◆ BRIEF A: Present the records from the line containing "Boosting Mobile Banking in Africa With" up to and including the line containing "research efficiency" as a Markdown table with the columns Row and Record line, leaving out any blank lines.

◆ SOURCE PASSAGE:
········

Sound Waves for Kids

Here is an article on sound waves for kids which is entirely based on exciting facts and concepts about what these waves actually are. So stick on to it and enjoy your reading until the end.
Well, before we start off with this article and begin with all the technical definitions and mumbo-jumbos of what sound waves are and how are they generated, etc., let's indulge ourselves in some basics first.

#1: Have you ever tried to figure out the concept, when you stand in a particular room and talk, how your voice gets carried to another person across that room?

#2: Remember, one of the most simplest experiment we all have done during our school times in our science books; sound waves traveling through a simple handmade string telephone? Wherein, we take two cups of cardboard and punch a hole at its bottom, attach a 12m-15m string to it and communicate with each other!

#3: Creative at music? Then bet you must have tried some fancy music on empty bottles in your pastime? Playing bottle music is one of the most common sound wave experiments that children can learn about. All you have to do is explore how the liquid and volume affects the sound waves in different bottles.

If you are a kid who is crazy about science and its experiments, then you probably have a gist of an idea about all the above-mentioned activities based on sound waves.

Sound Waves

The absolute technical definition is they move through vibrations created in the atmosphere. It is known to be a mechanical vibration traveling through a given matter as a waveform. Thus, it acclaims an alternative definition as a series of compressional and longitudinal waves moving through air or a given source of medium. Sound waves tend to bounce off a given surface or an object and vibrate against that particular object creating a sound. For instance, if two friends are talking in an enclosed room, their voices bounce off the objects present in that room, like wooden furniture, walls, bed, etc. and thus a sound is created around those objects enhancing a possibility in turn for 'em to listen to one another. If you consider them to travel in space, its existence is a total disapproval. The reason being is pretty obvious. Space is void. Vacuum. An empty space with no matter present at all. Hence, these waves have no particular medium to bounce off against to create a vibration. This is where the question of its existence in such an empty space totally dissolves.

This was a short overview on how sound travels through different mediums and materials, like, solids, liquids, gases, plasma, etc. And also how it doesn't travel though vacuum and empty space mediums, is a notable differentiation to consider. Moving further to see some interesting facts for kids, here I have a bunch of 'em listed down for all you great minds! Enjoy the read kids!!

Facts about Sound Waves for Kids
  • Sound exist in a variety of forms.
  • They strictly occur based on vibrations and the vibration of sound waves move in a backward and forward direction.
  • Most of the sound vibrations are pretty obvious and its source of traveling is determined too.
  • Other vibrations are known to be invisible vibrations and are determined by specific scientific experiments.
  • Maximum amount of waves that we are able to listen to travel through air and other solid and liquid materials. It's due to these factors that sound waves are carried from one place to another.

········

Extracted page text records:
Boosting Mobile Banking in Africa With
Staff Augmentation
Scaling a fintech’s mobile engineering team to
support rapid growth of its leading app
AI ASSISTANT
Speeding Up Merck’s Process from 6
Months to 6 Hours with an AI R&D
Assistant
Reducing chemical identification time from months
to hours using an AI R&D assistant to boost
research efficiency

········

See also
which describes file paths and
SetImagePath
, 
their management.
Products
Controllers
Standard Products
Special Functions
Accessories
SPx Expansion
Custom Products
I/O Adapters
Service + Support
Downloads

········

◆ BRIEF B: Retype the passage of the sound waves article from "Here is an article" up to and including "across that room?" word for word.

◆ RESPONSE BOX A:
| Row | Record line |
|---|---|
| 1 | Boosting Mobile Banking in Africa With |
| 2 | Staff Augmentation |
| 3 | Scaling a fintech’s mobile engineering team to |
| 4 | support rapid growth of its leading app |
| 5 | AI ASSISTANT |
| 6 | Speeding Up Merck’s Process from 6 |
| 7 | Months to 6 Hours with an AI R&D |
| 8 | Assistant |
| 9 | Reducing chemical identification time from months |
| 10 | to hours using an AI R&D assistant to boost |
| 11 | research efficiency |

◆ RESPONSE BOX B:
Here is an article on sound waves for kids which is entirely based on exciting facts and concepts about what these waves actually are. So stick on to it and enjoy your reading until the end.
Well, before we start off with this article and begin with all the technical definitions and mumbo-jumbos of what sound waves are and how are they generated, etc., let's indulge ourselves in some basics first.

#1: Have you ever tried to figure out the concept, when you stand in a particular room and talk, how your voice gets carried to another person across that room?